[Saved entries]
________________________

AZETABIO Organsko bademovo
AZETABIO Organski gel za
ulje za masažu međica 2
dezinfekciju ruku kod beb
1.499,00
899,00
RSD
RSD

________________________

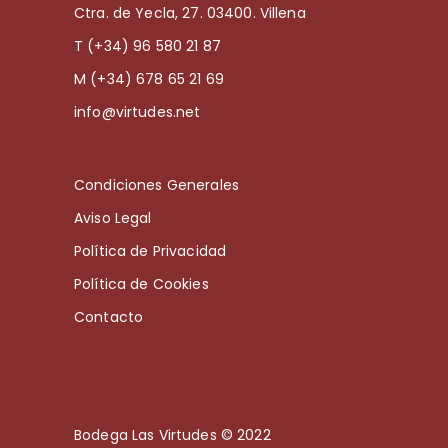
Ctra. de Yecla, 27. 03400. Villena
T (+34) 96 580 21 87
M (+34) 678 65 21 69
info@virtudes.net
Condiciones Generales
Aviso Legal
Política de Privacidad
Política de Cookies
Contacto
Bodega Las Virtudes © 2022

________________________

Aim of the exercise |
Look above for the line that contains "Condiciones Generales". Starting there, transcribe every line exactly until you have copied the line that contains "Bodega Las Virtudes © 2022".

Exercise output |
Condiciones Generales
Aviso Legal
Política de Privacidad
Política de Cookies
Contacto
Bodega Las Virtudes © 2022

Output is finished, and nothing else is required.